Offline inference, or batch inference, is an approach to run machine learning (ML) inference in a batch mode when processing a large dataset, as opposed to generating predictions in real-time given the input. The offline inference jobs are typically built on top of big data platforms to scale horizontally, and are running on fixed schedules (e.g. hourly, daily).
Running inference at scale is challenging. In this blog, we will share our observations and the practice to use Alluxio to speed up the I/O performance for large-scale ML/DL offline inference at Microsoft Bing.
1. I/O Challenges of Running Offline Inference Jobs at Scale
To understand our challenges, let us first introduce our offline inference jobs in this scale, data access pattern and architecture:
- Large Scale in Input and Output:: each job has more than 400 tasks and each task reads a different data set and generates its own output.
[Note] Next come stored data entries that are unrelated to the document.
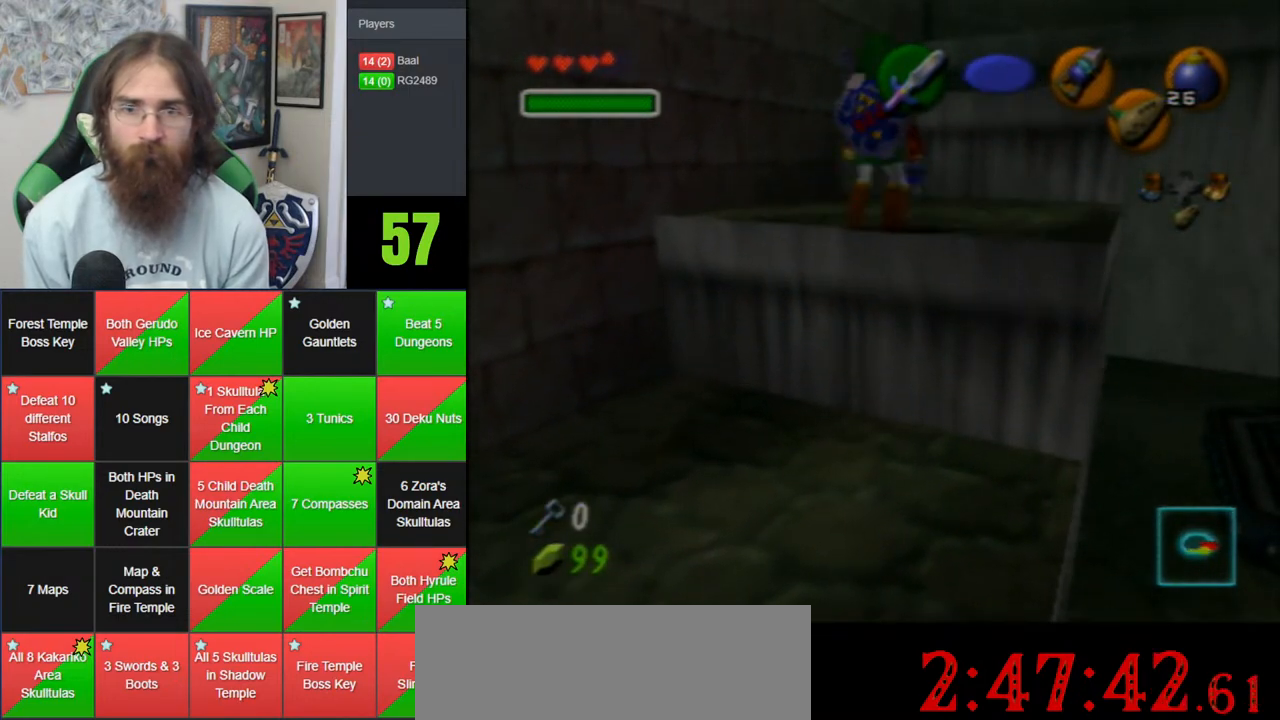
{"dt_ms": 1000, "buttons": [], "left_stick": "center", "events": [[233, "C_RIGHT", "down"], [267, "left_stick", "center"], [350, "C_RIGHT", "up"], [483, "left_stick", "right"], [633, "Z", "down"], [633, "left_stick", "center"], [783, "Z", "up"]]}
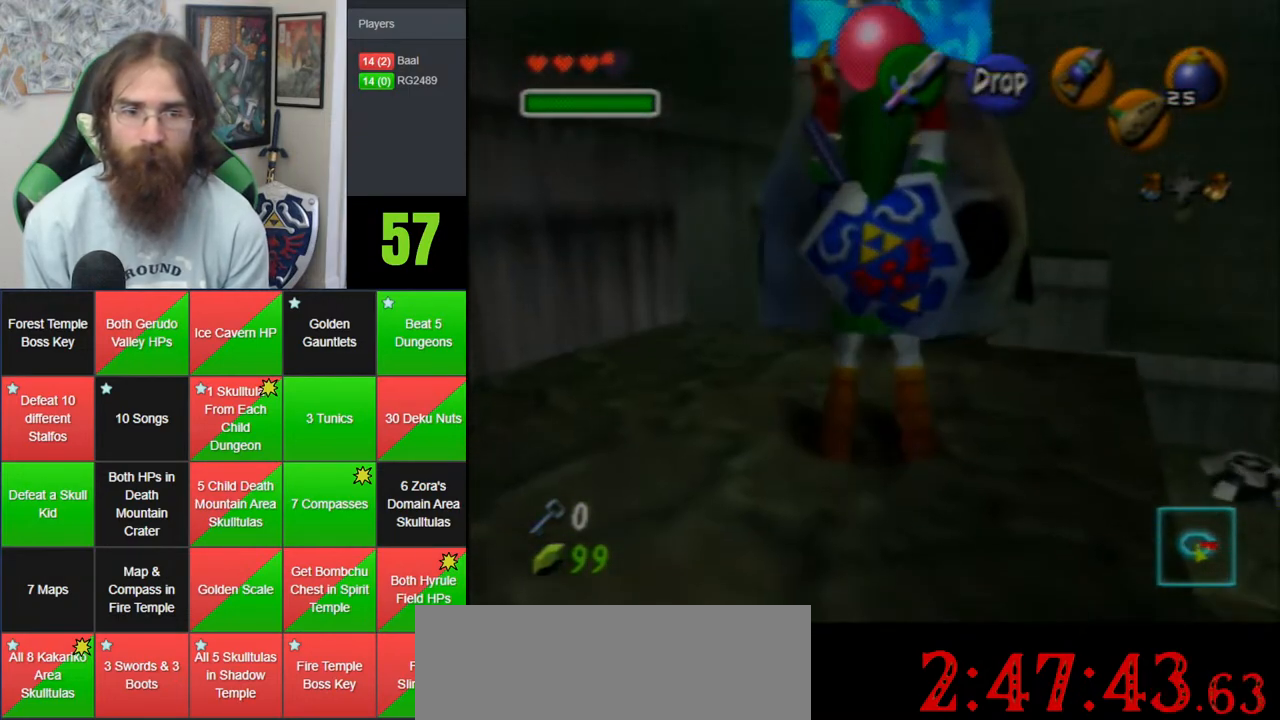
{"dt_ms": 500, "buttons": [], "left_stick": "up", "events": [[317, "left_stick", "up"]]}
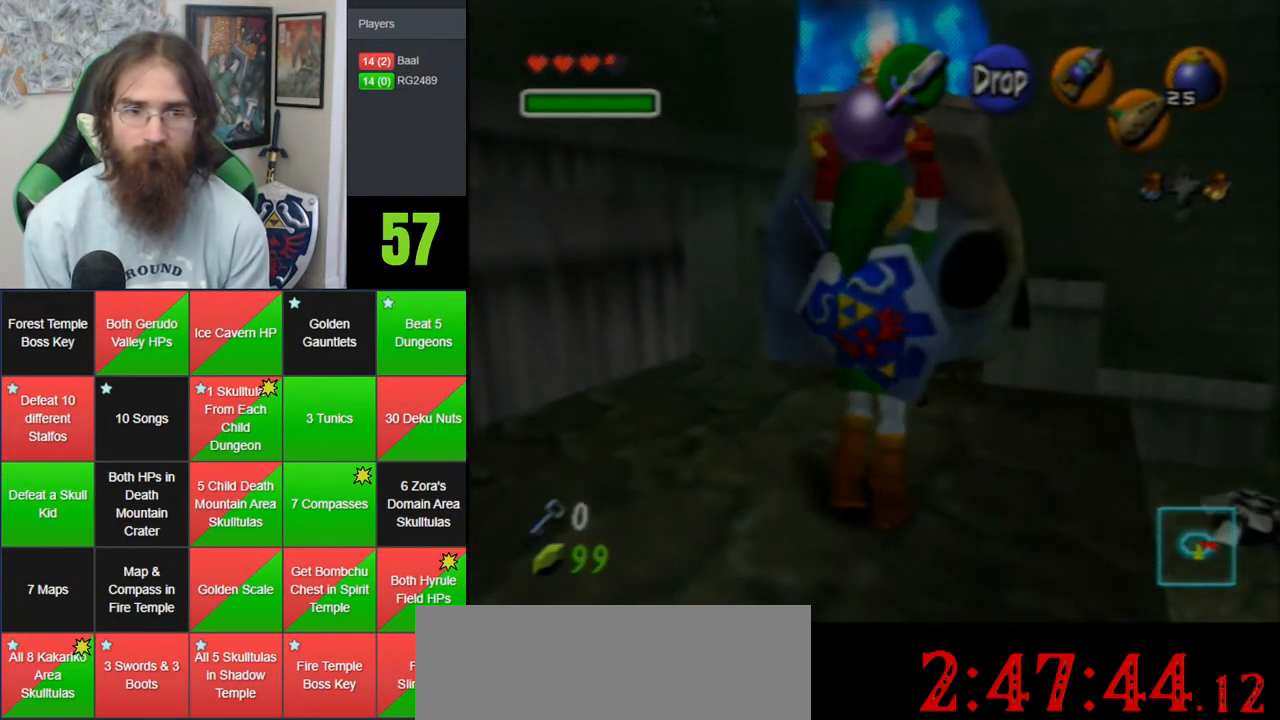
{"dt_ms": 500, "buttons": ["A"], "left_stick": "down", "events": [[233, "A", "down"], [350, "A", "up"], [417, "A", "down"], [500, "left_stick", "down"]]}
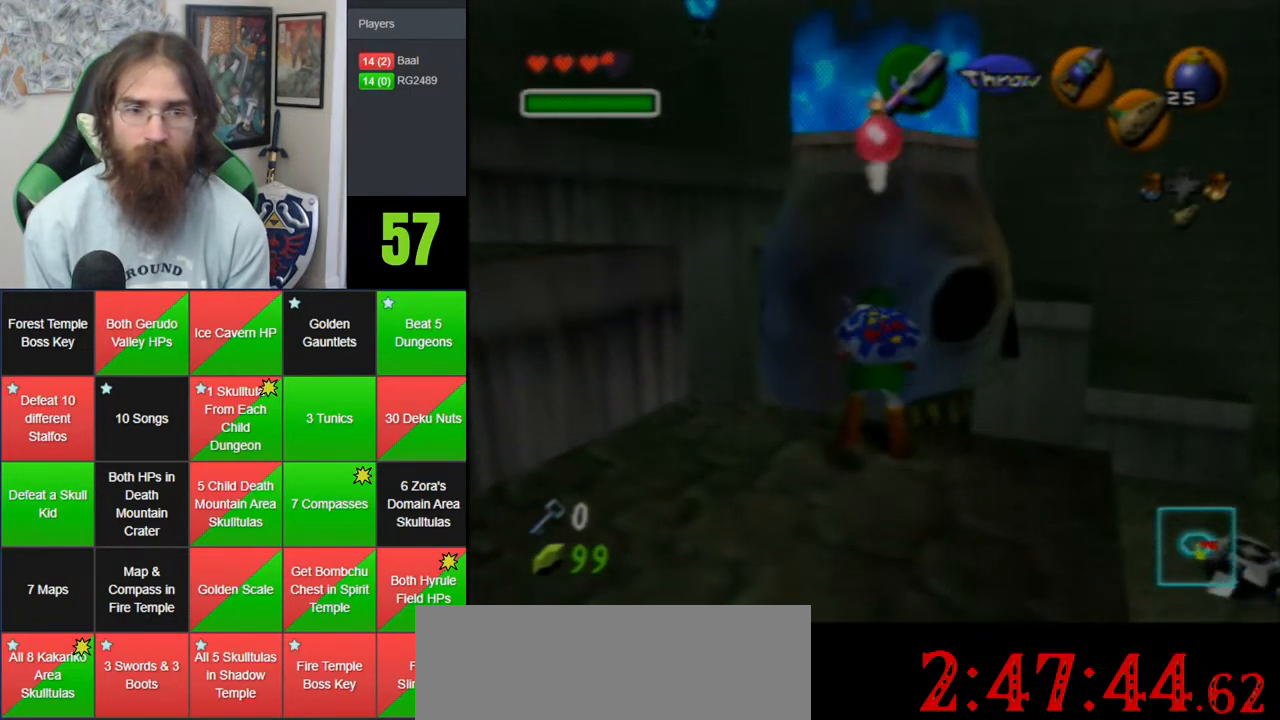
{"dt_ms": 500, "buttons": [], "left_stick": "center", "events": [[33, "A", "up"], [450, "left_stick", "center"]]}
There is no interaction between tasks. Each task reads about 2-3GB of data and generates about 7-8GB of data, which makes the total input and output data very large. For each job, the input data is about 1TB, and the output data is 3.5TB. The task is time-consuming and takes about 2-4 hours to complete.
- Read-once Data Access Pattern: Offline inference jobs have a simple access pattern. It only needs to read the input data once sequentially and output the results to Azure Blob while the job is running. Unlike the training job, which reads all the input data over and over again for each output, the offline inference job only reads it once.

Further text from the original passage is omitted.